In summary, A* with an admissible heuristic produces an optimal solution more efficiently than does BFS but it is likely that there are more efficient soluions out there. A* is a good default algorithm in cases where you can easily come up with a distance heuristic, and although in this case it isn't going to be the best solution, it's possible to learn a lot about the problem by implementing it.

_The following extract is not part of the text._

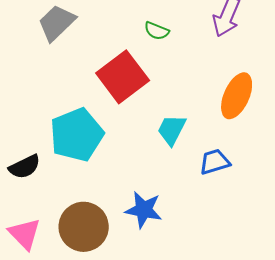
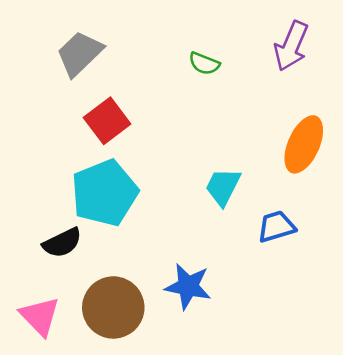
red square: (123, 77) -> (107, 121), moved, size x0.7
black semicircle: (25, 167) -> (62, 243), moved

Code below in C++ as you requested.

#include <memory>
using std::shared_ptr;
#include <vector>
using std::vector;
#include <queue>
using std::priority_queue;
#include <map>
using std::map;
using std::pair;
#include <math.h>

#include <iostream>
using std::cout;
#include <fstream>
using std::ofstream;

struct Point
{
    short x;
    short y;
    Point(short _x, short _y) { x = _x; y = _y; }
    bool IsOrigin() { return x == 0 && y == 0; }
    bool operator<(const Point& p) const {
        return pair<short, short>(x, y) < pair<short, short>(p.x, p.y);
    }
};

class Path
{
    Point m_end;
    shared_ptr<Path> m_prev;
    int m_length; // cached

public:
    Path(const Point& start)
        : m_end(start)
        { m_length = 0; }

    Path(const Point& start, shared_ptr<Path> prev)
        : m_end(start)
        , m_prev(prev)
    { m_length = m_prev->m_length +1; }

    Point GetEnd() const { return m_end; }
    int GetLength() const { return m_length; }

    vector<Point> GetPoints() const
    {
        vector<Point> points;
        for (const Path* curr = this; curr; curr = curr->m_prev.get()) {
            points.push_back(curr->m_end);
        }
        return points;
    }

    double g() const { return m_length; }
    //double h() const { return (abs(m_end.x) + abs(m_end.y)) / 3.0; } // Manhattan
    double h() const { return sqrt((m_end.x*m_end.x + m_end.y*m_end.y)/5); } // Euclidian
    double f() const { return g() + h(); }
};

bool operator<(const shared_ptr<Path>& p1, const shared_ptr<Path>& p2)
{
    return 1/p1->f() < 1/p2->f(); // priority_queue has biggest at end of queue
}

int main()
{
    const Point source(-200, 0);
    const Point target(0, 0);

    priority_queue<shared_ptr<Path>> q;
    q.push(shared_ptr<Path>(new Path(source)));

    map<Point, short> endPath2PathLength;
    endPath2PathLength.insert(map<Point, short>::value_type(source, 0));

    int pointsExpanded = 0;
    shared_ptr<Path> path;
    while (!(path = q.top())->GetEnd().IsOrigin())
    {
        q.pop();
        const short newLength = path->GetLength() + 1;
        for (short dx = -2; dx <= 2; ++dx){
            for (short dy = -2; dy <= 2; ++dy){
                if (abs(dx) + abs(dy) == 3){
                    const Point newEnd(path->GetEnd().x + dx, path->GetEnd().y + dy);
                    auto existingEndPath = endPath2PathLength.find(newEnd);
                    if (existingEndPath == endPath2PathLength.end() ||
                        existingEndPath->second > newLength) {
                        q.push(shared_ptr<Path>(new Path(newEnd, path)));
                        endPath2PathLength[newEnd] = newLength;
                    }
                }
            }
        }
        pointsExpanded++;
    }

    cout<< "Path length " << path->GetLength()
        << " (points expanded = " << pointsExpanded << ")\n";

    ofstream fout("Points.csv");
    for (auto i : endPath2PathLength) {
        fout << i.first.x << "," << i.first.y << "," << i.second << "\n";
    }

    vector<Point> points = path->GetPoints();
    ofstream fout2("OptimalPoints.csv");
    for (auto i : points) {
        fout2 << i.x << "," << i.y << "\n";
    }

    return 0;
}

Note this isn't very well tested so there may well be bugs but I hope the general idea is clear.